- Rob Landeros in 2010
- Born: Redlands, California
- Occupation: Game designer
- Known for: The 7th Guest

= Rob Landeros =

American video game designer

Rob Landeros is an American computer game designer and graphic artist. Together with Graeme Devine, he co-founded Trilobyte, where he created the highly commercially successful games The 7th Guest and The 11th Hour. After leaving Trilobyte, he co-founded Aftermath Media, where he released the interactive movies Tender Loving Care and Point of View.

== Biography ==
Landeros was born and raised in Redlands, California. Prior to becoming involved in the computer gaming industry, he worked as an artist in more traditional media between the late 1960s and early 1980s. Amongst other art forms, he drew underground comics and carved scrimshaw.

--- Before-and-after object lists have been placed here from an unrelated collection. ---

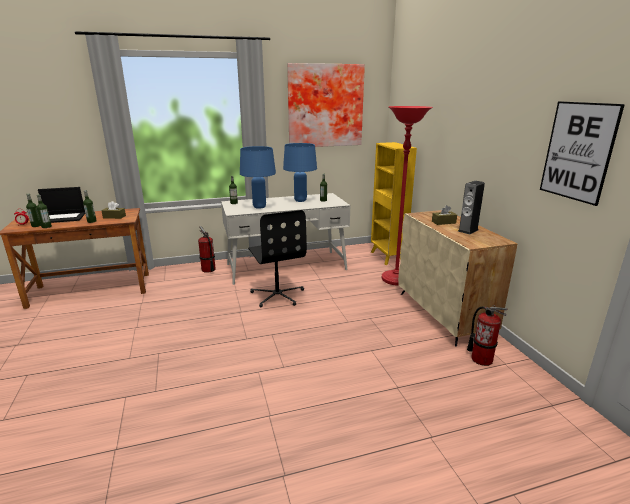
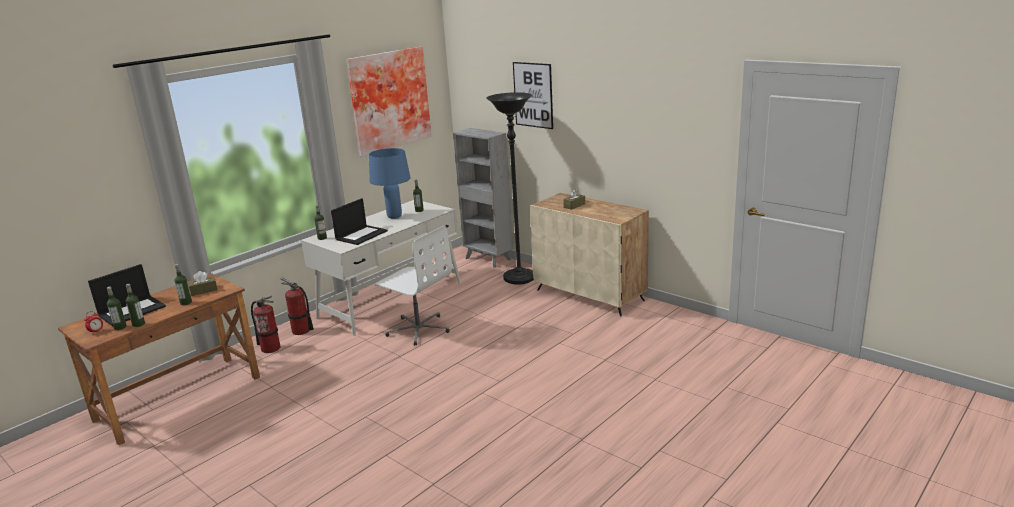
camera: 30 degrees left, 0 degrees up
(259, 207) = (361, 235): blue table lamp -> laptop
(277, 295) = (418, 329): black office chair -> white office chair
(387, 257) = (488, 259): yellow bookcase -> grey bookcase
(396, 279) = (519, 278): red floor lamp -> black floor lamp
(468, 230) = (602, 208): speaker -> none
(481, 359) = (647, 318): fire extinguisher -> fire extinguisher (270, 348)
(578, 151) = (684, 129): picture -> picture (533, 95)

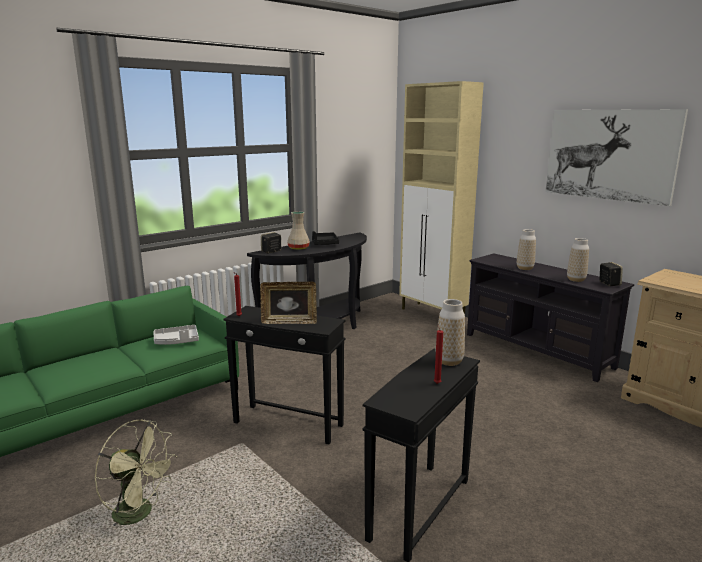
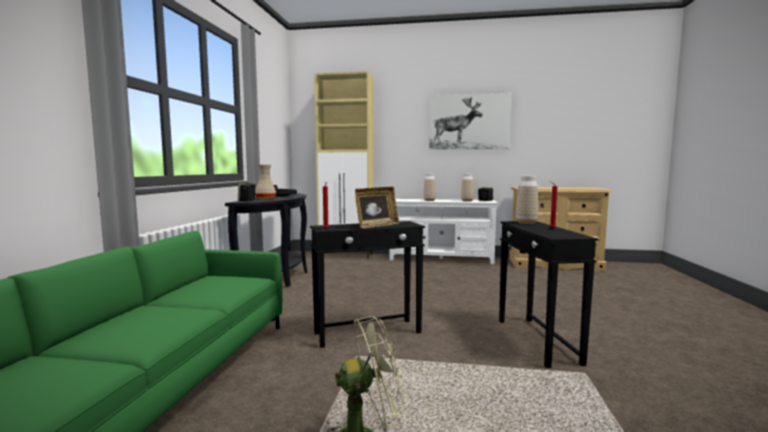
camera: 40 degrees left, 10 degrees down
(177, 341) = (220, 284): grey tray -> none
(537, 351) = (441, 259): black tv stand -> white tv stand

Landeros began his career in computer games in the late 1980s, first working as the Art Director for Cinemaware, where he worked on games such as Defender of the Crown and S.D.I.. In 1991 he began working at Virgin Games, where he would meet Graeme Devine, with whom he would partner to form Trilobyte. Landeros and Devine enjoyed success at Trilobyte with their groundbreaking CD-ROM game The 7th Guest, which sold over 2 million copies. Bill Gates called The 7th Guest "the new standard in interactive entertainment."

After leaving Trilobyte, Landeros co-founded Aftermath Media. In 1999, the company released the interactive movie Tender Loving Care. It was followed in 2001 by P.O.V.: Point of View. On April 17, 2001, four chapters of Point of View were streamed over the Internet to promote the DVD.

Landeros currently runs his own graphic design business. In 2010 he re-launched Trilobyte who are working on re-releasing versions of its classic games, including The 7th Guest, The 11th Hour, for use on iPhone and iPad. The company is also working on new titles for these devices.